Vision Pro Max

Before image capture
After image capture
Using Google Cloud & Gemini AI API

Inspiration

As a team composed of members with engineering backgrounds, our objective is to leverage robust and cutting-edge AI technology to improve the lives of individuals with visual disabilities. Taking inspiration from the recent release of Vision Pro, we aim to empower visually impaired individuals by providing them with the means to visualize and navigate the world around them. By harnessing advanced technology, such as visual inputs integrated with Google Gemini, we endeavor to enable blind individuals to perceive their surroundings akin to sighted individuals, thus facilitating their interpretation of the world and enhancing their independence and quality of life. This technology is also beneficial for less developed areas where traditional accessibility aids such as braille or crosswalk audio signals may not be readily available.

What it does

This project helps visually impaired individuals by enabling them to capture images of their surroundings through a web interface. Once the image is captured, the system provides an auditory description of the scene. Users can choose the level of detail in the description to suit their needs, ranging from basic outlines to detailed narratives involving colors and sizes. For instance, while navigating a familiar path with tactile paving, a simple description is enough. However, in unfamiliar areas or places without specialized pathways, more comprehensive details like road signs and building directories become essential for safe and effective navigation.

How we built it

The entire back end was coded in Python. We utilized Google Gemini Vision Pro API to describe the content of the image captured by the camera in text. Then, we used Google Cloud Text-to-Speech API to convert text into audio files. The dynamic user interface was built using HTML, CSS, and Javascript, while Flask and the Fetch API were used to handle HTTP requests. Pillow was also used to manage and process the images taken by the user.

Challenges we ran into

We struggled with the complexity of setting up and securely integrating Google Cloud APIs, facing issues like handling authentication and managing API keys. Also, merging independently developed code into a cohesive system was challenging due to differing coding styles and methodologies. Our team also had very little prior experience with web development which proved to be a challenge as we attempted to learn different frameworks within the limited time limit.

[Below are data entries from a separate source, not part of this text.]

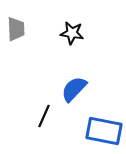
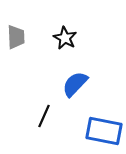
gray trapezoid: moved 8 px down
black star: moved 7 px left, 5 px down; rotated 20 degrees clockwise
blue semicircle: moved 1 px right, 5 px up
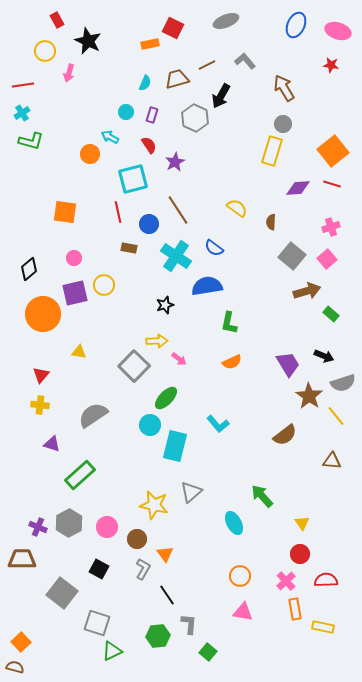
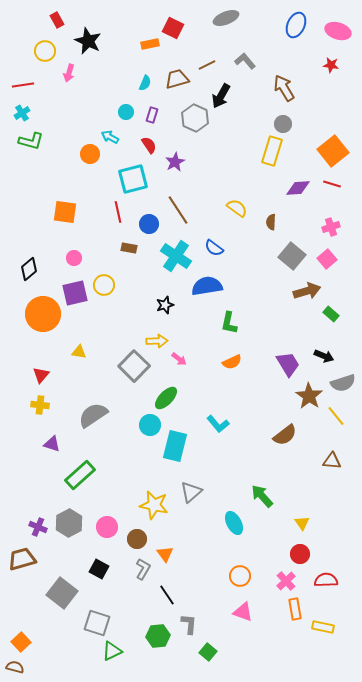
gray ellipse at (226, 21): moved 3 px up
brown trapezoid at (22, 559): rotated 16 degrees counterclockwise
pink triangle at (243, 612): rotated 10 degrees clockwise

Accomplishments that we're proud of

Creating a product for a demographic we don't personally belong to, such as the visually impaired, presented a unique challenge. Our lack of direct experience made it difficult to authentically address their needs and safety concerns. Through brainstorming, we identified potential safety risks for users and developed an alarm feature to regularly check on the user's consciousness. Additionally, despite our team having nearly no prior experience in frontend design, we successfully integrated the user interface and its functionalities with the backend system, ensuring a seamless and effective operation.

What we learned

From this hackathon, our team acquired a diverse set of skills and insights. We successfully bridged the gap between frontend and backend development, mastering the synchronization process via Git and GitHub within Visual Studio Code. Delving into Genesis, we adapted the provided Python code, understanding its structure and functionality to fit our project's vision. Throughout the event, we encountered challenges that honed our problem-solving abilities, bringing us to online resources for guidance. This experience deepened our comprehension of code frameworks and structure, empowering us to apply these newfound skills to future endeavors.

What's next for Vision Pro Max

Our future plan involves processing video in real-time to better understand our users' behavior. This will allow us to detect user movement and the speed of their motion, enhancing our alarm system for added safety. For instance, if a user remains stationary for an extended period, the system could prompt them to touch the screen, confirming their safety and consciousness.